Rahman Zabul

Personal information
- Full name: Mohd Rahman bin Zabul
- Date of birth: July 25, 1982 (age 42)
- Place of birth: Seremban, Negeri Sembilan, Malaysia
- Height: 1.76 m (5 ft 9+1⁄2 in)
- Position(s): Defender

Team information
- Current team: Kuantan FA
- Number: 2

Youth career
- 2000–2002: Negeri Sembilan FA President Cup

Senior career*
- Years: Team / Apps / (Gls)
- 2002–2010: Negeri Sembilan FA / 86 / (3)
- 2011–2012: Johor FC / 26 / (0)
- 2013: Felda United F.C. / 4 / (0)
- 2014: Kuantan FA / 0 / (0)

= Mohd Rahman Zabul =

Malaysian footballer

Mohd Rahman Zabul (born 25 July 1982 in Seremban, Negeri Sembilan) is a Malaysian footballer currently playing for FELDA United F.C. in Malaysian Premier League. He started his career with Negeri Sembilan in 2002 and always played as a right back. Rahman will always be remembered by Deer fans because of his hardwork in helping Negeri Sembilan to win Malaysia Cup (2009), FA Cup (2003 and 2010) and Malaysian Super League (2006).

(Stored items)
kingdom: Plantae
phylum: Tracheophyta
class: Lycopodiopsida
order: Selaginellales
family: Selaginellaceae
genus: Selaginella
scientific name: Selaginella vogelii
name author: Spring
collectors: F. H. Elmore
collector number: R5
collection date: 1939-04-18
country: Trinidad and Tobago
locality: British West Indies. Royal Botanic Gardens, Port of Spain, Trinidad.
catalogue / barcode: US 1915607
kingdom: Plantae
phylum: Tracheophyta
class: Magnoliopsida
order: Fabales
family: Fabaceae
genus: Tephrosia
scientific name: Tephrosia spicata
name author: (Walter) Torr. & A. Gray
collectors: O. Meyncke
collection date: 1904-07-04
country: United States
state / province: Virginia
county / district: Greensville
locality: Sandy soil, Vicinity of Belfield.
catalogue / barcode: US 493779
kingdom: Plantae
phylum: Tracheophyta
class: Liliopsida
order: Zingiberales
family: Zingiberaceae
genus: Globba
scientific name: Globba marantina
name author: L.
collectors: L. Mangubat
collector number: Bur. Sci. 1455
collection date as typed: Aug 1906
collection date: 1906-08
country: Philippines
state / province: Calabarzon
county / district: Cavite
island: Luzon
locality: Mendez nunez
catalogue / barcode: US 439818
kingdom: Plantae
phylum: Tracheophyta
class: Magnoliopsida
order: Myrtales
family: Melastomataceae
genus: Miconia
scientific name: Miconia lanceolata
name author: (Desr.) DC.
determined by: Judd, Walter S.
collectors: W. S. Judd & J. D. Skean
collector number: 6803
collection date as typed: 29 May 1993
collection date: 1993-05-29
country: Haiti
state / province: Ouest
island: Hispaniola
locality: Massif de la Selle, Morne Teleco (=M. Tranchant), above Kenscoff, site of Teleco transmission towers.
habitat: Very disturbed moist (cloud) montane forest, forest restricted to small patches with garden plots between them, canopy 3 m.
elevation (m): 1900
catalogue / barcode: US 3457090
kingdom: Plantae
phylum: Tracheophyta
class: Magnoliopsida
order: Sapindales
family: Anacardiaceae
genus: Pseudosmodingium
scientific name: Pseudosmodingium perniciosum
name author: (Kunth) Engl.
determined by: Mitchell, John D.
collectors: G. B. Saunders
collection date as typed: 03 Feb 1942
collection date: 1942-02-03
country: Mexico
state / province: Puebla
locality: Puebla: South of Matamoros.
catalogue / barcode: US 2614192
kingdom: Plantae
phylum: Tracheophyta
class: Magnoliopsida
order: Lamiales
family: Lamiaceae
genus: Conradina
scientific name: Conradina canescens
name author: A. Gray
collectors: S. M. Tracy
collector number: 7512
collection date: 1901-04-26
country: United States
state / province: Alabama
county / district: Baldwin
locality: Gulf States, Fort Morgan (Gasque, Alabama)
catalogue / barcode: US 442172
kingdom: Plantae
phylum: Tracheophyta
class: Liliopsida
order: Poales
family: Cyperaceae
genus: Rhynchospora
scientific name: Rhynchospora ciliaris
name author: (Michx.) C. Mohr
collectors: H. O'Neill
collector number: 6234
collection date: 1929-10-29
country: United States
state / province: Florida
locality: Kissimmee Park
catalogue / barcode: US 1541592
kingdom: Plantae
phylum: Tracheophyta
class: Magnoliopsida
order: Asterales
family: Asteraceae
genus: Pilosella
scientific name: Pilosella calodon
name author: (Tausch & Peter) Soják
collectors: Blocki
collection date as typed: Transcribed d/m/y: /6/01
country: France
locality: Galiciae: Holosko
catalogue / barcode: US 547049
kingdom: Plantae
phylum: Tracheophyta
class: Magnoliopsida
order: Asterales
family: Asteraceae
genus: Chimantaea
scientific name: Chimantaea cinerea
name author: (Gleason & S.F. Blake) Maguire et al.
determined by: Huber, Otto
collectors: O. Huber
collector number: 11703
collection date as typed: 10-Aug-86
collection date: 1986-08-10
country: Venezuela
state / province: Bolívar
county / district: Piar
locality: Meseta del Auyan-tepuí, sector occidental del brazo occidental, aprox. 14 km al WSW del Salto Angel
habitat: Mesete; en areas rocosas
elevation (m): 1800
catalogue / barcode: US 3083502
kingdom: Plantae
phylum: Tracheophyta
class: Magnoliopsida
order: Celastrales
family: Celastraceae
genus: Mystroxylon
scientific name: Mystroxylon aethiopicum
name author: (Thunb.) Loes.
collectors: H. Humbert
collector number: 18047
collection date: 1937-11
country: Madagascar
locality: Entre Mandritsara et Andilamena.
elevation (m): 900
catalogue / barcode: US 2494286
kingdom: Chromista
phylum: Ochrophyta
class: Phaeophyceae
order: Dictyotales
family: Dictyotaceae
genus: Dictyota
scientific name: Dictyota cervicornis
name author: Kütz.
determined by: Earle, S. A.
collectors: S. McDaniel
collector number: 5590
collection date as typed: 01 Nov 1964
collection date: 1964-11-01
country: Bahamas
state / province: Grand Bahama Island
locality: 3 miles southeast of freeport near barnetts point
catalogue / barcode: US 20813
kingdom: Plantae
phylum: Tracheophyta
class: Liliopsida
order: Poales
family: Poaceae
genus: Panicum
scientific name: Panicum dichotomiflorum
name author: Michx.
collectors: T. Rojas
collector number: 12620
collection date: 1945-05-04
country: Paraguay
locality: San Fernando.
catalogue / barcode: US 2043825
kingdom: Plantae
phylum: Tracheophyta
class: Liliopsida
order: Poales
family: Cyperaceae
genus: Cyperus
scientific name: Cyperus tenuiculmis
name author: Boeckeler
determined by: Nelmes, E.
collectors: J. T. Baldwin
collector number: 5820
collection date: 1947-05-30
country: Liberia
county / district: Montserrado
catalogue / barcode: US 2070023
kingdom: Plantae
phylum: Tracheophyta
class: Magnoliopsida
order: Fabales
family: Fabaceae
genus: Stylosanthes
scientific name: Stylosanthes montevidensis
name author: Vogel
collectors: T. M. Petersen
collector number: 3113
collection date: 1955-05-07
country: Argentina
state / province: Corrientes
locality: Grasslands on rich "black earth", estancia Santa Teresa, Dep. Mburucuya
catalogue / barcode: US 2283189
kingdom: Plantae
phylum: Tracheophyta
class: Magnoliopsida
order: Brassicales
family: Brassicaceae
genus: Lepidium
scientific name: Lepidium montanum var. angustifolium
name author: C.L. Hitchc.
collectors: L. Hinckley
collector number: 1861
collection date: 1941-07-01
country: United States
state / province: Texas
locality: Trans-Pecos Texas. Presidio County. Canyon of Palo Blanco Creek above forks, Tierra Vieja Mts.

Your tasks:
A. Can you reproduce the Rahman Zabul profile word for word, from "Youth career" up to and including "United F.C. / 4 / (0)"?
B. According to the Rahman Zabul profile, in what year did Negeri Sembilan win the Malaysian Super League?

Exercise answers:
A.
Youth career
- 2000–2002: Negeri Sembilan FA President Cup

Senior career*
- Years: Team / Apps / (Gls)
- 2002–2010: Negeri Sembilan FA / 86 / (3)
- 2011–2012: Johor FC / 26 / (0)
- 2013: Felda United F.C. / 4 / (0)

B. 2006